Le ralentissement «inéluctable» de l'économie américaine, de 4,3% cette année à 3,2% estimés l'an prochain, se traduit, selon Philippe Schindler, par des attentes d'inflation considérablement réduites pour les Etats-Unis. L'inflation américaine devrait ainsi passer de près de 3% cette année à 2,3% en 2005. L'an prochain, le pétrole continuera à agir comme une «taxe sur la croissance»: LODH prévoit un baril à 40 dollars, et même à 50 dollars jusqu'en mars 2005 selon un scénario pessimiste. «Dans ce dernier cas, les attentes inflationnistes reculeraient encore pour se muer en craintes déflationnistes», affirme Serge Ledermann.

Dans cet environnement, les hedge funds ne feront pas de miracles. L'argent qui s'est bousculé dans les fonds alternatifs a entraîné «une réduction importante des opportunités de plus-value», estime Serge Ledermann. Avec une offre de 7000 hedge funds de par le monde pour environ 1000 milliards d'actifs sous gestion, dont 300 hedge funds en Europe qui gèrent 100 milliards d'euros, l'industrie a offert des performances relativement décevantes, de 3,6% en moyenne sur douze mois roulants, note Daniel Penseyres, responsable du conseil en gestion alternative chez LODH. «Passé le creux, ajoute-t-il, l'industrie a connu un rebond de 1,5%-2,5% depuis.» Il prévoit que certains types de stratégies devraient revenir dans les chiffres noirs. Mais il observe un tassement de la demande des clients privés, toutefois compensé par un intérêt accru des investisseurs institutionnels tels que les caisses de pension, auxquelles les hedge funds doivent en grande partie leur croissance en 2004. Mais comme dans les autres classes d'actifs, dégager des rendements ne sera pas aisé: «L'on ira vers des stratégies plus complexes, axées sur la dette, les structures de capital, et les marchés émergents. Mais il ne faut pas oublier qu'il y a des secrets de fabrication, et nous miserons sur des stratégies complexes de niche, irons sur le terrain découvrir de nouveaux talents parmi les gérants en dehors des centres privilégiés que sont New York, Londres et Hong Kong», explique Daniel Penseyres. Pour le spécialiste, ce n'est pas le moment de sortir des hedge funds: il y aurait au contraire des opportunités très intéressantes «qui pourraient réserver des surprises en 2005».
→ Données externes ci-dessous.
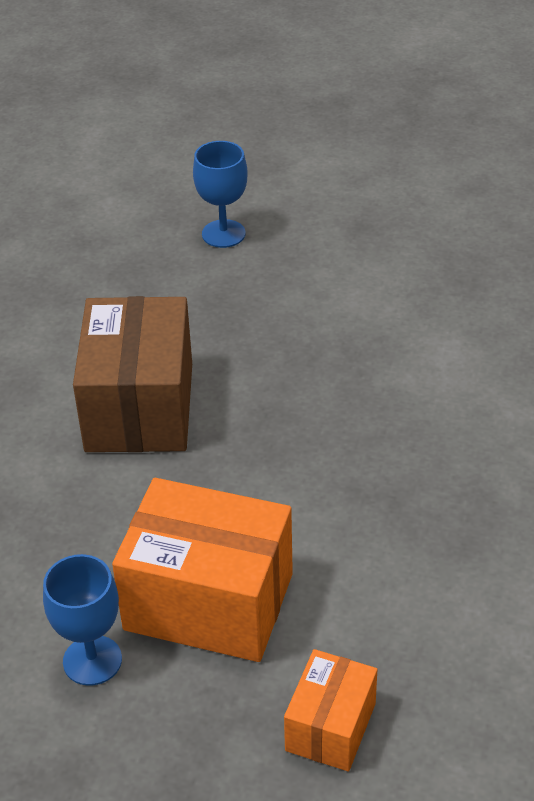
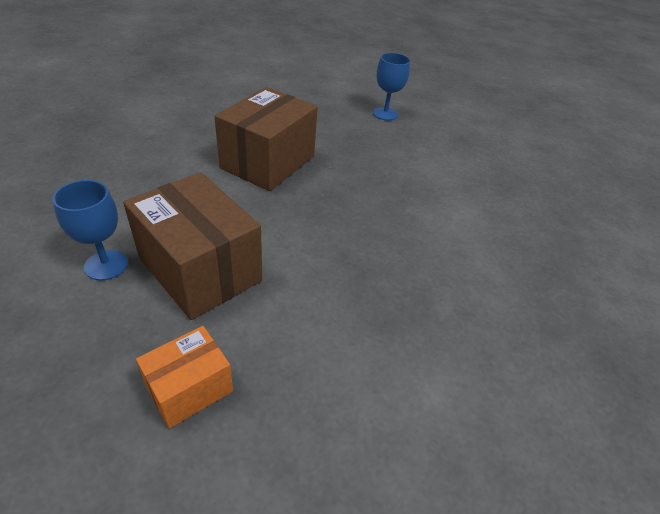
camera: 25 degrees right, 0 degrees up
orange box [112,478,293,662] -> brown box [123,172,262,320]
L'absence de rendements attrayants cette année a mené les investisseurs à délaisser le marché des actions américaines, où les blue chips se traitent à 20 fois les bénéfices 2004, selon le Wall Street Journal, pour s'orienter vers les marchés émergents, les matières premières (telles que l'or et les métaux industriels), en hausse de 14% cette année, et même d'autres actifs réels tels des terres agricoles et des objets d'art. Ces derniers font leur retour: selon Bloomberg, une douzaine de fonds axés sur l'achat et la vente d'objets d'art s'apprêteraient à lever chacun environ 75 à 150 millions de dollars, principalement à Londres et à New York, tandis qu'ABN Amro lancera en février un fonds qui achètera des parts de ces fonds, suite à des dizaines de demandes de la part de banques privées d'Europe, des Etats-Unis et d'Asie. Les valeurs de l'art ont surperformé le S & P 500 de moins de 1% au cours des 50 dernières années, selon Bloomberg. Mais l'intérêt renouvelé pour cet actif dénote la quête d'alternatives tangibles de la part des investisseurs.